Though what is more relevant to the clinical practice of psychiatry, is the selection of the best suited treatment option for a patient. For this purpose, a computational approach can be used to look for relevant factors and interactions between treatments, based on trial data in which patients were randomly assigned different treatment options (Huys et al., 2016). Interestingly, this has revealed that demographic factors like marriage and employment as well as a record of previously unsuccessful antidepressant trials can accurately predict that cognitive-behavioural therapy would be a better treatment choice, whereas a comorbidity with personality disorders makes antidepressants more appropriate (DeRubeis et al., 2014).

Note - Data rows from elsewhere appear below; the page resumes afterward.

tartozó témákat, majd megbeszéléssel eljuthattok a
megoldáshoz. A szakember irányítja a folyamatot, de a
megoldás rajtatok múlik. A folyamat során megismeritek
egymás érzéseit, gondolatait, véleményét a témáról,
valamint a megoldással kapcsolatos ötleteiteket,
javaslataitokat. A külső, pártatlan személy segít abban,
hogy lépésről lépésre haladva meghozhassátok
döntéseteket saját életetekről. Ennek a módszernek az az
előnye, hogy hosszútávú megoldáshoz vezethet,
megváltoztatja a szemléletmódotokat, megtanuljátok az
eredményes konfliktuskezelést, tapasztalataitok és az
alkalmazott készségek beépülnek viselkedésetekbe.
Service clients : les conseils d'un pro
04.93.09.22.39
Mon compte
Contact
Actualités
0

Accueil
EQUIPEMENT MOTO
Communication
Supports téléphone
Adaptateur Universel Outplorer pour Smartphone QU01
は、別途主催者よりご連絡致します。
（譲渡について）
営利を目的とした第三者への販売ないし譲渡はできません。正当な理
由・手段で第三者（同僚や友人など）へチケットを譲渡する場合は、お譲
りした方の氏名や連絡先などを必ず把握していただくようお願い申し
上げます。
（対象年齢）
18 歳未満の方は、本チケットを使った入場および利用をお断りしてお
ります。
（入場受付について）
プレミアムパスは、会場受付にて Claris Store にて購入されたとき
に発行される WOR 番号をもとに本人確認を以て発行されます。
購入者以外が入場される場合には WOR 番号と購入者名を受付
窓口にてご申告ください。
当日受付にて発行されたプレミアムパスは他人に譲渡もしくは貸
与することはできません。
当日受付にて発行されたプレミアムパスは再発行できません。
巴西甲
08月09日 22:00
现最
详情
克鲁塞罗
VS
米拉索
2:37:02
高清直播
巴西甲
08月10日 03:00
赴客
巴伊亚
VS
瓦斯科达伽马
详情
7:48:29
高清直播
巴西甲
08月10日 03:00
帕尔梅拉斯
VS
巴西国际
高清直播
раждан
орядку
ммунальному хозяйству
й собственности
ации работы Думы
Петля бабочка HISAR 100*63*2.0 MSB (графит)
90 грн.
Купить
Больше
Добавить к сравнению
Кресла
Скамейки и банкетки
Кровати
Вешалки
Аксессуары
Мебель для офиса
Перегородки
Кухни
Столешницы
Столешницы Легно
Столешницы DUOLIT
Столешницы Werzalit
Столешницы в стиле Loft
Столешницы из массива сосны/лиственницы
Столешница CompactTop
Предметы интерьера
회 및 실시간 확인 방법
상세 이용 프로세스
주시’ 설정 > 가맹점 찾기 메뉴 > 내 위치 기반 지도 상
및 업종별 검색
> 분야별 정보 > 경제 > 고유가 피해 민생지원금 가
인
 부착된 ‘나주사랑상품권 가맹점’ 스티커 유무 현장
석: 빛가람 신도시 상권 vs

As a consequence of the better treatment selection achieved with such models, a significant and measurable reduction on the Hamilton Rating Scale for Depression was attained, considerably beyond that following traditional treatment selections (National Collaborating Centre for Mental Health, 2010). However, a main point of criticism from psychiatrists has been the concern that complicated and highly theoretical computational models are neither very intuitive for clinicians to understand nor sufficient to replace the human component and multifaceted approach that professional psychiatrists with years of practical experience can provide their patients with (Huys et al., 2011).

Conclusion

Theory-driven computational approaches depend on the availability of prior knowledge and reliable behavioural, neural or biophysical measurements, in order to extract the most relevant parameters from psychiatric disorders. Based on these, data-driven approaches can then provide better potential targets for investigating future treatment recommendations. Of course, computational models are limited by the current boundaries and insights from psychiatric research as well as the inherent difficulty of measuring certain variables. But rigorous hypothesis testing can be performed on complex data by using advanced quantitative methods to determine which model provides the best explanation, while at the same time producing qualitative and clinically useful predictions (Huys et al., 2011). A developmental perspective is also very insightful for this purpose, because it reveals when and how certain disorders emerge in the first place. This makes it possible to link the impairments and general mechanisms underlying psychiatric disorders to specific differences in biographical or environmental influence and brain development, in order to develop more targeted science based treatments or potentially even new more effective and focused prevention.